While the struggle for women’s empowerment goes on, one must however not forget that though numbers and percentages are important, it is ultimately numbers coupled with the correct world-view that can go a long way to strengthen the movement for women’s liberation. Hence, it is finally the struggle of the working class and the toiling women that must benefit from women’s quota. For the women who have made history without portfolios and reserved seats, reserved seats where women would be the contestants would expose better, the politics of ‘by women, of women, for women’. This would also help to expose the fascists and the ‘social justice’ camp or the Congress on the gender question.

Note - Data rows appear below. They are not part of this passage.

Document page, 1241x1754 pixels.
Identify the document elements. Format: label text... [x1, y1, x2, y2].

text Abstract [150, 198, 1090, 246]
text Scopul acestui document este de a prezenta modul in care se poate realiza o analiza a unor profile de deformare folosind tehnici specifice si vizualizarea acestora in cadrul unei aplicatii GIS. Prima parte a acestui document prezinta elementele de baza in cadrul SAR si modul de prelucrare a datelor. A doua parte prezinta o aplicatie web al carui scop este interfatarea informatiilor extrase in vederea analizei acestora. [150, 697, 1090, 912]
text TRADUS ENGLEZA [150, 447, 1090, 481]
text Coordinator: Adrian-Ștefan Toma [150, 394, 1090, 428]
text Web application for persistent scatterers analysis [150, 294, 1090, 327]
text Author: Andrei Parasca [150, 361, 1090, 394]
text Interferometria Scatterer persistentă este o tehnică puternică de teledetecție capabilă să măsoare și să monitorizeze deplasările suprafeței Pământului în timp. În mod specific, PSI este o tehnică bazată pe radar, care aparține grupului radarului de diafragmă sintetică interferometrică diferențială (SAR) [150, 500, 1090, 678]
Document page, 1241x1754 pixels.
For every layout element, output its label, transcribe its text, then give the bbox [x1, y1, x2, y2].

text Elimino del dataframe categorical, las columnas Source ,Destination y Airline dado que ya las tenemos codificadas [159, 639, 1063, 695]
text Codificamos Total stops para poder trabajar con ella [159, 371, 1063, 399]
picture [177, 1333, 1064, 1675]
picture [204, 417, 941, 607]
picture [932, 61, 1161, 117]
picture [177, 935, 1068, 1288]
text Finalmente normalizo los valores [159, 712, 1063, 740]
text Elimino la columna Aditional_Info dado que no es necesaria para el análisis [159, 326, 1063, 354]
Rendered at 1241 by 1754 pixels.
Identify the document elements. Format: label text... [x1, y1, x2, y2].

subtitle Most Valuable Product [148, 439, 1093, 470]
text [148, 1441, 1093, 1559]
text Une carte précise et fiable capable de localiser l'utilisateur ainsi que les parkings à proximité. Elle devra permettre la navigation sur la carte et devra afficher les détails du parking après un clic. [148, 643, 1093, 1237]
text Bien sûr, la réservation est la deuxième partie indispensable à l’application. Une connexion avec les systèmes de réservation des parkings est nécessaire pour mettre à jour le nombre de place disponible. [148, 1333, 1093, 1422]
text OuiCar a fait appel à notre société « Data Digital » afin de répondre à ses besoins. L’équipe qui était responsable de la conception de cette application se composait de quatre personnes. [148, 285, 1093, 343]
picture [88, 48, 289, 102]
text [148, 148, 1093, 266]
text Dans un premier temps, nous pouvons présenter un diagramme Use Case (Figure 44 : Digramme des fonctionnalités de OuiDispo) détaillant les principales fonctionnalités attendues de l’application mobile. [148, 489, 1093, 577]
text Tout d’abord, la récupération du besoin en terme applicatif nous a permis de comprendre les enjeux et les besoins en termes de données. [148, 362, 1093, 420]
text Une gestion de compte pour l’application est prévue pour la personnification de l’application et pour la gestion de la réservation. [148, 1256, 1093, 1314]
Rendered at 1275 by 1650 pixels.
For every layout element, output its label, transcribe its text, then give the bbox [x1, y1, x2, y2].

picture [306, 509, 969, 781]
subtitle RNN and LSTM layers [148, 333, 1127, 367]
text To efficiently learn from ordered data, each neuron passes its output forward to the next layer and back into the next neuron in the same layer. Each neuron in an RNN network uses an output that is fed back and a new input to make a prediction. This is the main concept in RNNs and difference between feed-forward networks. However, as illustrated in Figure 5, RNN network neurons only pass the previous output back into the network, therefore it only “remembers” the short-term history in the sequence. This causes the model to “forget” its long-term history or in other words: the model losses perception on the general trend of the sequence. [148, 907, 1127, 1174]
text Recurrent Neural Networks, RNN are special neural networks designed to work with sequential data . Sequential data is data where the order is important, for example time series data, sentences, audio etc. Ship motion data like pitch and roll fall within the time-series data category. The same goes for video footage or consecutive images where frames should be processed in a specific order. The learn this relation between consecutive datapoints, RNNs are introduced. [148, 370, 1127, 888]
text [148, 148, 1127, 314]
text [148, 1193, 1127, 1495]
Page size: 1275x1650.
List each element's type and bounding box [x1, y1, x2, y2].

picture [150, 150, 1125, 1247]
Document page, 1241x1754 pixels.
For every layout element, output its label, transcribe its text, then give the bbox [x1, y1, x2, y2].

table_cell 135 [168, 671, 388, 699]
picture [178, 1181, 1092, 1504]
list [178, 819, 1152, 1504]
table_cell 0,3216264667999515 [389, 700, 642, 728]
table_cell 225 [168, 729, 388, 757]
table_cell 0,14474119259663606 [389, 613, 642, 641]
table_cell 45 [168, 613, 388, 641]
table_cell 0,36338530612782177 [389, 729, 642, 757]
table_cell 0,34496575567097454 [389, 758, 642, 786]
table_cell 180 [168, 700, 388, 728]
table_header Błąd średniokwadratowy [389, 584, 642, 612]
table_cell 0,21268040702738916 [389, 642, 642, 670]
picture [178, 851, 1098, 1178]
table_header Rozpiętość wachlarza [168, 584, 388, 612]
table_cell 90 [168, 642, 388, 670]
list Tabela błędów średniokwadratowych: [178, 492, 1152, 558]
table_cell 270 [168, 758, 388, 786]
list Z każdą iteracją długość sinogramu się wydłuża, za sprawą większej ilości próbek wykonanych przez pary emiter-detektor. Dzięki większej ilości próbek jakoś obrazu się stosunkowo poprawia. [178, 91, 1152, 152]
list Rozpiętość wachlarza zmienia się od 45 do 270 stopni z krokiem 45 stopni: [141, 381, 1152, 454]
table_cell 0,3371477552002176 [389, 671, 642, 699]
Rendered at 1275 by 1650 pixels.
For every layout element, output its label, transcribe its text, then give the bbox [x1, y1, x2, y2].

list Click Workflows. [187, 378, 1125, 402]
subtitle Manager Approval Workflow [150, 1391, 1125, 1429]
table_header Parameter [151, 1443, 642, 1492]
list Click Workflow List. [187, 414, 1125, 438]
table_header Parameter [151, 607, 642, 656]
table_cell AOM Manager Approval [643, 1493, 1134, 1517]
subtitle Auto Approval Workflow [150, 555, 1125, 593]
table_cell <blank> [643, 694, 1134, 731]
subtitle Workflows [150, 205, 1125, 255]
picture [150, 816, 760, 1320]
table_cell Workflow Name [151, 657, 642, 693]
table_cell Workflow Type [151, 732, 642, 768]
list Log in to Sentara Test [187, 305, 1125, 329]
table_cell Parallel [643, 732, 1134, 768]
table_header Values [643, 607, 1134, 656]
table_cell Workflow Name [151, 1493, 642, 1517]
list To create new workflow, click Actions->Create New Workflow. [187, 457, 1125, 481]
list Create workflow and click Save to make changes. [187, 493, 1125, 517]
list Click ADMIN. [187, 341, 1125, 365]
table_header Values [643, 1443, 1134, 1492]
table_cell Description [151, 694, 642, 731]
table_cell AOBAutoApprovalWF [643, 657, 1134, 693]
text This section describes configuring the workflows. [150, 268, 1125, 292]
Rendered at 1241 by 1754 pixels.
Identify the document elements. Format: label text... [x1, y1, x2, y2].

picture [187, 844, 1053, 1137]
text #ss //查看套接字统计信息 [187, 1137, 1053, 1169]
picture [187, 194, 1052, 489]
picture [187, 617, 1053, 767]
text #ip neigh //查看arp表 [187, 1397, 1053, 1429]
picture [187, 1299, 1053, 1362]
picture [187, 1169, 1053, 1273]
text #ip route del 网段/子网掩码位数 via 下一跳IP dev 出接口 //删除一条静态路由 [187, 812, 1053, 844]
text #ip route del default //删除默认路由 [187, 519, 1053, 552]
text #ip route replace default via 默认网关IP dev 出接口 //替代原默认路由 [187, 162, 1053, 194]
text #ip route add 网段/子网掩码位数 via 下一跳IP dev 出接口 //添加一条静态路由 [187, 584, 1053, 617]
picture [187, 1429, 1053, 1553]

And this would ultimately provide an opportunity to the left women’s organisations to prove themselves true representatives of both women as well as the mass of toiling men. So far as the left is concerned, the question of reservation for women, unfortunately has been restricted to mobilizations of the women’s associations. The left parties should raise this important issue as a political question too - in fact all democratic opinion in favour of the Bill should be sought to be united under the leadership of the Left. It is surely not an easy task, but not impossible either!